_Extract_.
Figures 2(b) depicts a schematic of the wavelength-swept laser. The laser employed the same SOA and a scanning wavelength filter based on a polygonal mirror scanner in a fiber-optic ring laser cavity.15 The scanning filter consisted of a diffraction grating (G, 830 lines per mm), two lenses in 4f configuration (L3; f = 60 mm, L4; f = 63.5 mm), and the same 40-facet polygonal mirror scanner as used for the pulsed source. The scanning filter was configured to have a free spectral range of 275 nm centered at 1320 nm wavelength, which resulted in a duty cycle of the laser output closely matched to that of the CCD camera (46%). When the pass band of the filter scans outside the gain bandwidth of the SOA, the source does not reach the lasing threshold and simply produces ASE.
Figure 3(c) shows the temporal characteristics of the laser output at a sweep repetition rate of 18.94 kHz. The region where the output power varies with a Gaussian-like profile corresponds to when the source was operated above the lasing threshold. Outside this region, the output is ASE with a constant power. To determine how much the ASE level contributed to the detected light during swept laser operation, the backward-propagating ASE power was measured by inserting a 5% tap coupler in the cavity between the filter and SOA (lower trace in Fig. 3(c), gray line). The ASE level dropped significantly during laser operation because ASE was suppressed due to gain saturation in the SOA. The laser-to-ASE ratio reached as high as 16 dB in the middle of the lasing tuning range. Horizontal bars (green) represent the integration window of the camera, which was synchronized with laser tuning. The average output power measured with a power meter was 18 mW. Figure 3(d) depicts the output spectrum measured with the optical spectrum analyzer in a peak-hold mode. In peak-hold mode, the contribution of ASE to the measurement would be negligible owing to its much lower spectral density than laser light at a given time. Therefore, the measured spectrum represents the tuning envelope of the swept laser. The tuning range was approximately 135 nm, centered at 1325 nm. The FWHM instantaneous linewidth of the swept output was approximately 0.4 nm, as determined by measuring the coherence length with a variable-delay interferometer.

_Listed records_.
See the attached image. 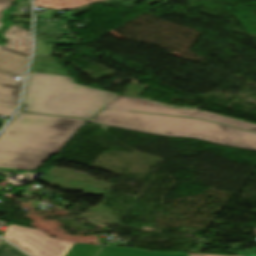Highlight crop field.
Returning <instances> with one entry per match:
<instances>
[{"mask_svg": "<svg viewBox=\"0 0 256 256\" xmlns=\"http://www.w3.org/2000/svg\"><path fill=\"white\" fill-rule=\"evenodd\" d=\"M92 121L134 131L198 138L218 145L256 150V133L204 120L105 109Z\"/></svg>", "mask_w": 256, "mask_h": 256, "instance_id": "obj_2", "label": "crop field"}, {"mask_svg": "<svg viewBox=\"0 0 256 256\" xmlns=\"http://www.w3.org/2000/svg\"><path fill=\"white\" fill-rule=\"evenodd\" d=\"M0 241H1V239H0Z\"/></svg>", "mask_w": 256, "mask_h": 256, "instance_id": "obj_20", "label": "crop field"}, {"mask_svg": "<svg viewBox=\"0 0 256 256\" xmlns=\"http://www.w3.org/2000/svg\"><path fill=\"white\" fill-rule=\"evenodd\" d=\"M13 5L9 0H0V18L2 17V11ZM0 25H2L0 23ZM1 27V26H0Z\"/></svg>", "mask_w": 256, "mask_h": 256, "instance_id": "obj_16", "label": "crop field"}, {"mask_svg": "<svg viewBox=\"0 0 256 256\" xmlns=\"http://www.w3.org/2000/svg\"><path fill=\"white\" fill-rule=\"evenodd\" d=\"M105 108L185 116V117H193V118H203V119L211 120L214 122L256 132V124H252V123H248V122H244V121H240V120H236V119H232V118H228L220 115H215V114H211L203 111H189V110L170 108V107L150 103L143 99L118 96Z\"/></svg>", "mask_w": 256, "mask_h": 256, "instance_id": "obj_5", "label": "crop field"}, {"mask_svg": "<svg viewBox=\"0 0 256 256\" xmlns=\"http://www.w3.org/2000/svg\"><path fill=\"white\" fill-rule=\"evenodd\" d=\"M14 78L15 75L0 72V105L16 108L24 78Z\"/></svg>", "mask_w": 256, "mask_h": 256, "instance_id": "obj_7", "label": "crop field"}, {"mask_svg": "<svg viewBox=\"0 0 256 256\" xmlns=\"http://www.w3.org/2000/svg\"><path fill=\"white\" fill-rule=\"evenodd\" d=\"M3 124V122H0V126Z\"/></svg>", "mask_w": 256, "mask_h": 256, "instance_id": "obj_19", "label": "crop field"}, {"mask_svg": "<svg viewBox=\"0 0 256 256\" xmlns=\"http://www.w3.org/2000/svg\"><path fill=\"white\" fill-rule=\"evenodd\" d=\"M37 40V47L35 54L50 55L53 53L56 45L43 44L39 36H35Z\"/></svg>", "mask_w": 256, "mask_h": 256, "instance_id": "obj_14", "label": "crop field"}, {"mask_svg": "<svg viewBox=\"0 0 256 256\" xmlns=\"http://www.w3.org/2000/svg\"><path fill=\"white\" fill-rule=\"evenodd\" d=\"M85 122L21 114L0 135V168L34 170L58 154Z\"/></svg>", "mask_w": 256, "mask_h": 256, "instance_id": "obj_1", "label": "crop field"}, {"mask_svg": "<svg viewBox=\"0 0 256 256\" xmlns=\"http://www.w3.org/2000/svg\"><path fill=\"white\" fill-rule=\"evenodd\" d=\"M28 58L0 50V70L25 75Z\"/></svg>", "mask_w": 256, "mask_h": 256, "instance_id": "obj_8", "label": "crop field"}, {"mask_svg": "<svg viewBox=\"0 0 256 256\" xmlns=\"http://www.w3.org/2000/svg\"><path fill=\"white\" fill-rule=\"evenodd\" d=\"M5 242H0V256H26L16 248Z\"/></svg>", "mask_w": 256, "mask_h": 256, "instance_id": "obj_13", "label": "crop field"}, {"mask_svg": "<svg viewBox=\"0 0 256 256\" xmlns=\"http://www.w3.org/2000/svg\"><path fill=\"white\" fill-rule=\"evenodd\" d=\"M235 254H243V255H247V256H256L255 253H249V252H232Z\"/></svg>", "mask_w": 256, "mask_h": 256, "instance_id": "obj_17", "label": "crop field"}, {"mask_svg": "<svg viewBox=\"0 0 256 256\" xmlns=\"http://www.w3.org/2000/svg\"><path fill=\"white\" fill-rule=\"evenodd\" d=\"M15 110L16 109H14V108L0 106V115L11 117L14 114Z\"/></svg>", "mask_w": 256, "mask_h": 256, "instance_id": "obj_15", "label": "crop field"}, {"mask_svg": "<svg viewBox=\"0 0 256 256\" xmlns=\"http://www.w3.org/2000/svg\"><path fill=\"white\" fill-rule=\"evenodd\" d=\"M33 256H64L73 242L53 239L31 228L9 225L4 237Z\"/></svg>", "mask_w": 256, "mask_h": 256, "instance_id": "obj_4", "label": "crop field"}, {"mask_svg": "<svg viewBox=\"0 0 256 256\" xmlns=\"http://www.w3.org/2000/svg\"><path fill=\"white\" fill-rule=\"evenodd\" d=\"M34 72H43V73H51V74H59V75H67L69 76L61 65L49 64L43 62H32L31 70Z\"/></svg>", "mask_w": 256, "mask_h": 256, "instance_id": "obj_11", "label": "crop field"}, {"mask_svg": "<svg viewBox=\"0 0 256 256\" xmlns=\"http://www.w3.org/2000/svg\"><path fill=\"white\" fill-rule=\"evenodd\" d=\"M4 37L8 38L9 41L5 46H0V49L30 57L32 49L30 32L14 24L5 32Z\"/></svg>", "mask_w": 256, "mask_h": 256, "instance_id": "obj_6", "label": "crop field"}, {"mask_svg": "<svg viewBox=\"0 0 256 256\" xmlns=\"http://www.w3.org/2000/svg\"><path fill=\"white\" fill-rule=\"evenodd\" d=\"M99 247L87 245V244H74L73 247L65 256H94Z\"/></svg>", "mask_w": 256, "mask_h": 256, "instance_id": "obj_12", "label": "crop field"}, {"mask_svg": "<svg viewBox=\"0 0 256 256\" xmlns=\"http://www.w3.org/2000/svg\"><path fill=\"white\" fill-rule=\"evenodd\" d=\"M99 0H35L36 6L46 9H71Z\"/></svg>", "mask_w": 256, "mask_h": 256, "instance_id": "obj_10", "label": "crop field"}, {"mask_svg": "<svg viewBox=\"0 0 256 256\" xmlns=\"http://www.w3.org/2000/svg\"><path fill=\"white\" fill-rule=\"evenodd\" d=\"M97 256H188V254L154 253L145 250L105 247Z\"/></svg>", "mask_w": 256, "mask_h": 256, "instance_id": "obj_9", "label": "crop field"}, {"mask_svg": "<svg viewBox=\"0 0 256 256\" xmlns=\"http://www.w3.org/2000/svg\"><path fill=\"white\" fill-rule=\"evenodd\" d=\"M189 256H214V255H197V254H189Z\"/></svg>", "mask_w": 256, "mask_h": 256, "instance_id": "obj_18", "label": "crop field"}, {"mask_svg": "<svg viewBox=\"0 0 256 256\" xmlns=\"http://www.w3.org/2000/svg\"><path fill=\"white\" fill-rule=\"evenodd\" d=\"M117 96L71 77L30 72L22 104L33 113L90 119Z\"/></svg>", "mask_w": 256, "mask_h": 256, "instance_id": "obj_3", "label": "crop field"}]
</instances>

* * *

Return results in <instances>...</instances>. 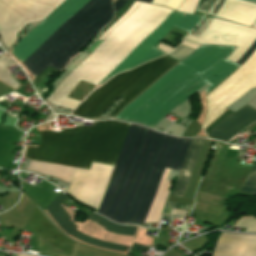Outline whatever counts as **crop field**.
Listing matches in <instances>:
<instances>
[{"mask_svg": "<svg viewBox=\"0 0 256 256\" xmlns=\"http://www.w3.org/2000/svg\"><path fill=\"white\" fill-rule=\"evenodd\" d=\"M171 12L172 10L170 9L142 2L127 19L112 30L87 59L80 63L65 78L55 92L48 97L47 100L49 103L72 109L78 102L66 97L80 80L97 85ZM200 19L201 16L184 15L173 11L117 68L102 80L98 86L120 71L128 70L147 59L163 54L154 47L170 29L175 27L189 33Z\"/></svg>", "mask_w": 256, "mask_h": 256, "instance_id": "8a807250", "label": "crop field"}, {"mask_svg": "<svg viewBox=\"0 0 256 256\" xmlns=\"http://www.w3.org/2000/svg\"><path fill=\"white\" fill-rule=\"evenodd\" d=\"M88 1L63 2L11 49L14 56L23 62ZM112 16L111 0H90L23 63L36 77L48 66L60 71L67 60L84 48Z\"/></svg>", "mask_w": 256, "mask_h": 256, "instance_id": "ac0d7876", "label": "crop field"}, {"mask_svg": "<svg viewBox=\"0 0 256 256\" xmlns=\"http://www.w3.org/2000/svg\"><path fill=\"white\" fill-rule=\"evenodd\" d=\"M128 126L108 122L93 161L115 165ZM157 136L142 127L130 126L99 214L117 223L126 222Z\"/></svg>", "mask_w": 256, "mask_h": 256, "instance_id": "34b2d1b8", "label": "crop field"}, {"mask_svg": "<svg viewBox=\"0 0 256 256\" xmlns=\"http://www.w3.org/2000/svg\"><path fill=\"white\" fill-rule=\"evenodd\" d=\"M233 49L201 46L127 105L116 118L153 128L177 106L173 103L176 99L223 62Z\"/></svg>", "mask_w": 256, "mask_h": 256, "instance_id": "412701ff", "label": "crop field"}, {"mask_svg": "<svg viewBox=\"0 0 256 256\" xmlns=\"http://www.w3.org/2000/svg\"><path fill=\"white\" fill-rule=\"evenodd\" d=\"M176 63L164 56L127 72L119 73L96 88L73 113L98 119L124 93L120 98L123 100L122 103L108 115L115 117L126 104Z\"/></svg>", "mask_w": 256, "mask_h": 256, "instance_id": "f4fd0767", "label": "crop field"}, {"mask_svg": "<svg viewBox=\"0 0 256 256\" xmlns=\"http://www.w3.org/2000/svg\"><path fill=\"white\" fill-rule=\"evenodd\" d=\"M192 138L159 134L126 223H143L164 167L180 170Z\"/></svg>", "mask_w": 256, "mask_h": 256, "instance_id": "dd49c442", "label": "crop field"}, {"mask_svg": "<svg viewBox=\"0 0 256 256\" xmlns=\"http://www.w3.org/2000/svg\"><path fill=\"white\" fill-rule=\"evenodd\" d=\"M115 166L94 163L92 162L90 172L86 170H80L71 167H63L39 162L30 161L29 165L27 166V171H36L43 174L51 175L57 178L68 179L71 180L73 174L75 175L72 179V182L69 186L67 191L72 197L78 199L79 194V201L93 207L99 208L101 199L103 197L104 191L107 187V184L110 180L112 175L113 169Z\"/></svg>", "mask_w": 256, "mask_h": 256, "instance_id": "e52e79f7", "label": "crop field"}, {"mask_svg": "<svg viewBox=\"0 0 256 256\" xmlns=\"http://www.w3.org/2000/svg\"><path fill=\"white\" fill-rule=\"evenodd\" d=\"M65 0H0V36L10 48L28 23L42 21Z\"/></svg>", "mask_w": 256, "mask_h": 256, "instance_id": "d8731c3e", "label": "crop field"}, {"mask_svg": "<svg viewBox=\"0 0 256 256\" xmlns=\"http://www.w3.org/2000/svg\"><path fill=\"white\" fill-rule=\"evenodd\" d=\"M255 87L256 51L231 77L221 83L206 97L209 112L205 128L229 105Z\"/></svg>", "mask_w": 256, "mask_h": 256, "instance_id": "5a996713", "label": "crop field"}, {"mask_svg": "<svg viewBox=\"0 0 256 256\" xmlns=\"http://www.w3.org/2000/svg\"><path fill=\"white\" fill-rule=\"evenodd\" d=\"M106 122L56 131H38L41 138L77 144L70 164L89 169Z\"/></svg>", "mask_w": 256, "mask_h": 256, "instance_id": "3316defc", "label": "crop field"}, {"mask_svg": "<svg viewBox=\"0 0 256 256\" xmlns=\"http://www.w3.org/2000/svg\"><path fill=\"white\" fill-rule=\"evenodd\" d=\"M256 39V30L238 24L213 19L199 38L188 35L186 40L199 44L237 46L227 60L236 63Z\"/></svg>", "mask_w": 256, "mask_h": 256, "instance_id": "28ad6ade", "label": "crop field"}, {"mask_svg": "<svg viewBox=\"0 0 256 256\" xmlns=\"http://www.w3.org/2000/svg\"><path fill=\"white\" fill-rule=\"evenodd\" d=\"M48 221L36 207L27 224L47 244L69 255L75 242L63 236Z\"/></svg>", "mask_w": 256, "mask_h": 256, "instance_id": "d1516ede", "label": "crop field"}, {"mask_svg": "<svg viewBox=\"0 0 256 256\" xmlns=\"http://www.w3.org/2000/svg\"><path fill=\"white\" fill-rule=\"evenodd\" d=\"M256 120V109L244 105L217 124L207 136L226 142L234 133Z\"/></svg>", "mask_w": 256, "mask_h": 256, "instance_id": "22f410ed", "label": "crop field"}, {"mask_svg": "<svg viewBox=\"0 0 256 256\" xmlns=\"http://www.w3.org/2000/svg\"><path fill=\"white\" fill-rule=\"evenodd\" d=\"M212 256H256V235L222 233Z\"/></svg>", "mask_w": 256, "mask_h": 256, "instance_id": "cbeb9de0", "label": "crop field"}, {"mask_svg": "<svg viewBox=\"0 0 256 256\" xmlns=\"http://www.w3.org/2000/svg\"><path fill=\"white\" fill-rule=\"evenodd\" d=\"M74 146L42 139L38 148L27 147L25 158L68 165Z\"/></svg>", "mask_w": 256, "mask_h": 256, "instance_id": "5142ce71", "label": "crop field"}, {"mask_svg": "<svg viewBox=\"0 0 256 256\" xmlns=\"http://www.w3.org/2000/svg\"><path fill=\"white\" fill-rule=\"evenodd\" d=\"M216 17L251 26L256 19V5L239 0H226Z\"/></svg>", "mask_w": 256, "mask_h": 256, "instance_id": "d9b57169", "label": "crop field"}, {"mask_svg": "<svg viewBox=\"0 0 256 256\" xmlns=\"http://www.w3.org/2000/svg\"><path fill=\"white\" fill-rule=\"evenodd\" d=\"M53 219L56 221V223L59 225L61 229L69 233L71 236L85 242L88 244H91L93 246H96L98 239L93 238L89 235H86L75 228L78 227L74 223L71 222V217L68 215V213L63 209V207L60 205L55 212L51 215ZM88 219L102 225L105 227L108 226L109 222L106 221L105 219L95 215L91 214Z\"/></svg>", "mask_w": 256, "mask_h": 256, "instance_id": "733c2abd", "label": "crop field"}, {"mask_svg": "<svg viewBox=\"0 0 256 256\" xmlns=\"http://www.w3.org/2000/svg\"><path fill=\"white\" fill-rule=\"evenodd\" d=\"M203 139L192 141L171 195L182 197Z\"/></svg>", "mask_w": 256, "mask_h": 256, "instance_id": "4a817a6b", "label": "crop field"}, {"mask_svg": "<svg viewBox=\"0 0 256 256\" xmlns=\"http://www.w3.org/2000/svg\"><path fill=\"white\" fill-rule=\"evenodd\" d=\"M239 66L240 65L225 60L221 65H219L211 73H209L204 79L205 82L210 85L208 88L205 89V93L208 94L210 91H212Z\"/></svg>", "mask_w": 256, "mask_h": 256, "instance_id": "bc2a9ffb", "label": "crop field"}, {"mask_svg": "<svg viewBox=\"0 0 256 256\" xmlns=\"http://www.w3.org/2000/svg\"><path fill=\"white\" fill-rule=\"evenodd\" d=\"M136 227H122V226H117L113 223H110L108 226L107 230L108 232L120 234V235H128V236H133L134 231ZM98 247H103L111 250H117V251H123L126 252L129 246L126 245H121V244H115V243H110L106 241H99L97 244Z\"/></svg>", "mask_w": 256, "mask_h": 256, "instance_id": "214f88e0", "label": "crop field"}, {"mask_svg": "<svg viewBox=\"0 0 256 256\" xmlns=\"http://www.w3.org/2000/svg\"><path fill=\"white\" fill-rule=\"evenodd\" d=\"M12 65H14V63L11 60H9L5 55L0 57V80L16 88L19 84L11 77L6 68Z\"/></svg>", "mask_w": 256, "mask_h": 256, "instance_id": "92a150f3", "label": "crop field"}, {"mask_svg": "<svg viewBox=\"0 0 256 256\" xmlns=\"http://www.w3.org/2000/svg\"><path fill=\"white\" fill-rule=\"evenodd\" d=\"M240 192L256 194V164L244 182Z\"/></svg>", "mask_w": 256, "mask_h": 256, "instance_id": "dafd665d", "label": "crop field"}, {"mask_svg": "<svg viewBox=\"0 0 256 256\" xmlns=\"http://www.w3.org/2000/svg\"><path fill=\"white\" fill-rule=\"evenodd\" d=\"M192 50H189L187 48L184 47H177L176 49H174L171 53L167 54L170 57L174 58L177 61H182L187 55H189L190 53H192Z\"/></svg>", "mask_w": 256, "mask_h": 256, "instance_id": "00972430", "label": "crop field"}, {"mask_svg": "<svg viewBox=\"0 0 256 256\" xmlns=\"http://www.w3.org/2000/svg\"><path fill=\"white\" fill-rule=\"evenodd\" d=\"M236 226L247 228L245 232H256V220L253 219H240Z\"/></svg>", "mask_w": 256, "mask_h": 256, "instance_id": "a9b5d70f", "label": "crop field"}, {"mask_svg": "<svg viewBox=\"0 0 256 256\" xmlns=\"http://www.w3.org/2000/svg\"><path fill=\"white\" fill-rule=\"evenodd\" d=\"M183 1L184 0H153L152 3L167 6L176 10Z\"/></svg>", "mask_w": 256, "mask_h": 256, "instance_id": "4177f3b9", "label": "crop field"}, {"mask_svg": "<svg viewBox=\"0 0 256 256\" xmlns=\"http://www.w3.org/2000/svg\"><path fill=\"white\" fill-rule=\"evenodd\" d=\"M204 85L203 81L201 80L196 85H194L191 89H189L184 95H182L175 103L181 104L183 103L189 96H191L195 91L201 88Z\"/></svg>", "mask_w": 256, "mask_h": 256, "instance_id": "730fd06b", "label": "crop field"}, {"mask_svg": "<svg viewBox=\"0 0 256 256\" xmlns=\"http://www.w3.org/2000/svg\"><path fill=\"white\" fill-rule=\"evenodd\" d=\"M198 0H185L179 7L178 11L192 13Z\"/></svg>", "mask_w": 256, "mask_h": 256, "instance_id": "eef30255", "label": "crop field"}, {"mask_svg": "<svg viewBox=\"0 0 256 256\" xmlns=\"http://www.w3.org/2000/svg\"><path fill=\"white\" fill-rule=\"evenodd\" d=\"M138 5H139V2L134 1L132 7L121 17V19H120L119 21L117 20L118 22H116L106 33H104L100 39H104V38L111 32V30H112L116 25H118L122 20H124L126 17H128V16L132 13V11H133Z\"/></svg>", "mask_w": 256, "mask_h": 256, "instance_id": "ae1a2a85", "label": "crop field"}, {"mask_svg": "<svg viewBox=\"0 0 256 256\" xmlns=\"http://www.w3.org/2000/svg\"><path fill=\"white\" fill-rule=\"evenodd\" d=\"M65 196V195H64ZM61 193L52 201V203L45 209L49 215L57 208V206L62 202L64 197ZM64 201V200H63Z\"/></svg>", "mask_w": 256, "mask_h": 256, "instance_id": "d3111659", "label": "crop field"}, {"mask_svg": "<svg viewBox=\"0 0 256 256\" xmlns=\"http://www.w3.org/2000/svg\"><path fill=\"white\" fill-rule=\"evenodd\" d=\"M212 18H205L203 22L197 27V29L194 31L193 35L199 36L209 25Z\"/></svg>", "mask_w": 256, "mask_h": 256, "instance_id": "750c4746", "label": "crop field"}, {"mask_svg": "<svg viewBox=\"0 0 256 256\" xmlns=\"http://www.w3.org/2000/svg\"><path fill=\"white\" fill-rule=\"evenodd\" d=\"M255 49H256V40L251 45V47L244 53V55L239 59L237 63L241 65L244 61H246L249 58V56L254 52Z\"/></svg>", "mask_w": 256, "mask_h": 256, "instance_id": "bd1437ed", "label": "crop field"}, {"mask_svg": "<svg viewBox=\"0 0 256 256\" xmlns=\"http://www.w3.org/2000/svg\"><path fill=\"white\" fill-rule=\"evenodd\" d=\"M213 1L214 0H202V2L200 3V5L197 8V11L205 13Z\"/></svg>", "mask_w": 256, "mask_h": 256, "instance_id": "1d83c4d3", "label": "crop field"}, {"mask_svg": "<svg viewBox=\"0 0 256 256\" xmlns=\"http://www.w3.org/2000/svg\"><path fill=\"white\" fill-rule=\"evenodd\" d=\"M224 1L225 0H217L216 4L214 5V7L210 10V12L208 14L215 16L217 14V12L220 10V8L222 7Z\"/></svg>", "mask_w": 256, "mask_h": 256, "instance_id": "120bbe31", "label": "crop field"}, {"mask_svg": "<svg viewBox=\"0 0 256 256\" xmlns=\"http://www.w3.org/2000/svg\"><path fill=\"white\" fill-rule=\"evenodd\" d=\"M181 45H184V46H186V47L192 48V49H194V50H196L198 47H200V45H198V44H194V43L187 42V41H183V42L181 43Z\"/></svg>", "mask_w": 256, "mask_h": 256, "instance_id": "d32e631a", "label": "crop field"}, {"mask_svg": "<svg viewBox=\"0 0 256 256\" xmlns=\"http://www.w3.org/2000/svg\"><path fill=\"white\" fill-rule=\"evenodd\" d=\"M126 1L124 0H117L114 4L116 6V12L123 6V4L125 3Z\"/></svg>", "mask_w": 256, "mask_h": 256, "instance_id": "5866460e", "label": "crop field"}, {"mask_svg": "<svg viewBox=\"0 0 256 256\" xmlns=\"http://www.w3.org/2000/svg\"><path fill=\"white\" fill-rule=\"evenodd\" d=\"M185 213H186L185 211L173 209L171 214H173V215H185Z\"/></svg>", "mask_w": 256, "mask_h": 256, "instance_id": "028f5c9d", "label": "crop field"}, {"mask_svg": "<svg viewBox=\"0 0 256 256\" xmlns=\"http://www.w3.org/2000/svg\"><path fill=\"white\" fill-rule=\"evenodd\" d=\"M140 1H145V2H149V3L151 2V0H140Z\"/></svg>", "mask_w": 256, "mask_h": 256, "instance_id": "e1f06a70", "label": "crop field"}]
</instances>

...

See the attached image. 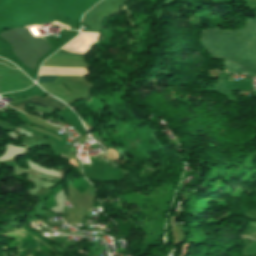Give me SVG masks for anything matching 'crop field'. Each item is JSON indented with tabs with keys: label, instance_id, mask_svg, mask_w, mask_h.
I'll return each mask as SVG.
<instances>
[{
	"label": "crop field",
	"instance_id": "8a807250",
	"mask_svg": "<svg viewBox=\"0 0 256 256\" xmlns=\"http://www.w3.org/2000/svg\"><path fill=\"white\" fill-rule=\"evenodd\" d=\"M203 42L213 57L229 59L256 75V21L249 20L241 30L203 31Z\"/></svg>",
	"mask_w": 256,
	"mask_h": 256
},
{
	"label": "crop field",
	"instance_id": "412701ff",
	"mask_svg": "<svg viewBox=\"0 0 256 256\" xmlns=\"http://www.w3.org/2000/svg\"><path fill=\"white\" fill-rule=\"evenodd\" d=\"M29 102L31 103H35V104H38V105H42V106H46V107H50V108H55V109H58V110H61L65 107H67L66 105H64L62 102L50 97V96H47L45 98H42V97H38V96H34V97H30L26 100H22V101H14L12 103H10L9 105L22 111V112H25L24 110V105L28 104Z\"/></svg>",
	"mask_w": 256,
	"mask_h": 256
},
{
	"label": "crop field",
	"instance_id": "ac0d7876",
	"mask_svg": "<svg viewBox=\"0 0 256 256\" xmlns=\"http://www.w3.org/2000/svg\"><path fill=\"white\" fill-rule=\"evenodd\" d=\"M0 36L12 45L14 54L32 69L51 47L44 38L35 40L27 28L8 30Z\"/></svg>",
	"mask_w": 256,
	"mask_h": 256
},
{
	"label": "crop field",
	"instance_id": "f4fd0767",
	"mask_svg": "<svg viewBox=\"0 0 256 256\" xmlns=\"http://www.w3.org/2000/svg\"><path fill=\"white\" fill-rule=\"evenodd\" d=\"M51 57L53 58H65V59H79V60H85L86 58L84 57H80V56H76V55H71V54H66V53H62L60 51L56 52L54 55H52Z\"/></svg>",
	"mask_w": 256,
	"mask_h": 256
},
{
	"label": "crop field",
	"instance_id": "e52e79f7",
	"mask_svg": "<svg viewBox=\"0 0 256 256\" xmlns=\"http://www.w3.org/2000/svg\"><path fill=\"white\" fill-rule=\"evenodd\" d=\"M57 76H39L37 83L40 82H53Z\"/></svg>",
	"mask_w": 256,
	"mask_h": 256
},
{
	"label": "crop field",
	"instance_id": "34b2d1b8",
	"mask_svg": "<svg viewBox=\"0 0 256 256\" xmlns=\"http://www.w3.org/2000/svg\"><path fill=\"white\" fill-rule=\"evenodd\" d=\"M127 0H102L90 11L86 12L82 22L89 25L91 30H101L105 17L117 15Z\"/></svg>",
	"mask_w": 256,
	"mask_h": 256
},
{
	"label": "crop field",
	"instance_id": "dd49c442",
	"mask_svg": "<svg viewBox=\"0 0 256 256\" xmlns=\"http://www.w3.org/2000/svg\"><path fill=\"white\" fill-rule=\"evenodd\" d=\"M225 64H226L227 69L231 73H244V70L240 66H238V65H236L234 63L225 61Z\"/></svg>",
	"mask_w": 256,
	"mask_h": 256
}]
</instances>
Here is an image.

_What the task asks_.
Copy the swept-laser text between "Figures 2(b) depicts" and "simply produces ASE.", inclusive, renaming "polygonal mirror scanner" to "rotating polygon scanner" throughout.

_Answer for the task_.
Figures 2(b) depicts a schematic of the wavelength-swept laser. The laser employed the same SOA and a scanning wavelength filter based on a rotating polygon scanner in a fiber-optic ring laser cavity.15 The scanning filter consisted of a diffraction grating (G, 830 lines per mm), two lenses in 4f configuration (L3; f = 60 mm, L4; f = 63.5 mm), and the same 40-facet rotating polygon scanner as used for the pulsed source. The scanning filter was configured to have a free spectral range of 275 nm centered at 1320 nm wavelength, which resulted in a duty cycle of the laser output closely matched to that of the CCD camera (46%). When the pass band of the filter scans outside the gain bandwidth of the SOA, the source does not reach the lasing threshold and simply produces ASE.